- [Problem set]
1) In the Custom Aquaria thread, reproduce the part that opens with the words containing "## Mutley.100 (Nov" and closes with "on inverts, too!", swapping "petshops" for "pet stores".
2) Answer these questions about the Custom Aquaria thread:
(a) What phone number does garlicpickle give?
(b) According to Simon M, why do buyers have to pick up their tanks personally?
(c) At which event does spider_mad say the company is always present?

- [Article]
>> START

# custom aquaria



## albinoroyal (Feb 12, 2008)

does anyone have the phone number for custom aquaria they used to make glass tanks to order and sell them at reptile and invert shows want some aboreal spider tanks made


----------



## garlicpickle (Jan 16, 2009)

Got this off Google - I've never phoned them myself

01933 356894


----------



## Simon M (Oct 9, 2008)

Custom Aquaria are great, they make all my tanks. Fortunately they are only half an hour away from where I work, so I often visit them. Check out my T blondi sp. breeding tank they did for me on this thread:

http://www.reptileforums.co.uk/spiders-inverts/269342-t-blondi-sp-burgundy-set.html


----------



## Mutley.100 (Nov 3, 2008)

From what I've heard they only sell them to petshops or in large numbers .


----------



## Simon M (Oct 9, 2008)

No, not at all. They will make them for anybody, in any size or quantity. They just _dont_ post!!!! So you have to pick them up personally. Busy guys, too. Mathew is a real nice chap and I can't recommend them enough! Knows his stuff on inverts, too!

Incidently, I live in Kent but am based in Cambridgeshire. So if anybody down in Kent fancies any tanks from them, I can pick them up as I travel back home from my unit each weekend


----------



## spider_mad (Mar 8, 2007)

off top my head cant at the moment but they are always at the bts expo and are good reasonable offers


----------

>> END

- [Data extract]

>> START

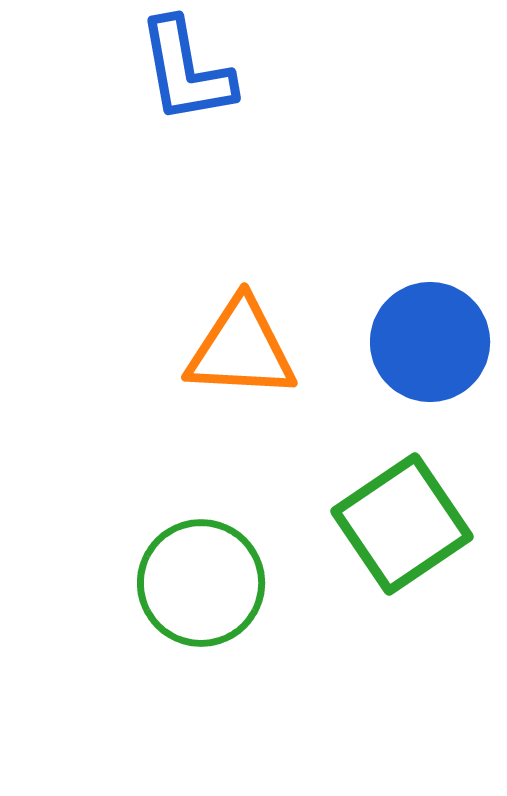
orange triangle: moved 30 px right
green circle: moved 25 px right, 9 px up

>> END

- [Answers provided]
1)
## Mutley.100 (Nov 3, 2008)

From what I've heard they only sell them to pet stores or in large numbers .


----------



## Simon M (Oct 9, 2008)

No, not at all. They will make them for anybody, in any size or quantity. They just _dont_ post!!!! So you have to pick them up personally. Busy guys, too. Mathew is a real nice chap and I can't recommend them enough! Knows his stuff on inverts, too!

2)
(a) 01933 356894
(b) The company does not post its tanks.
(c) The bts expo.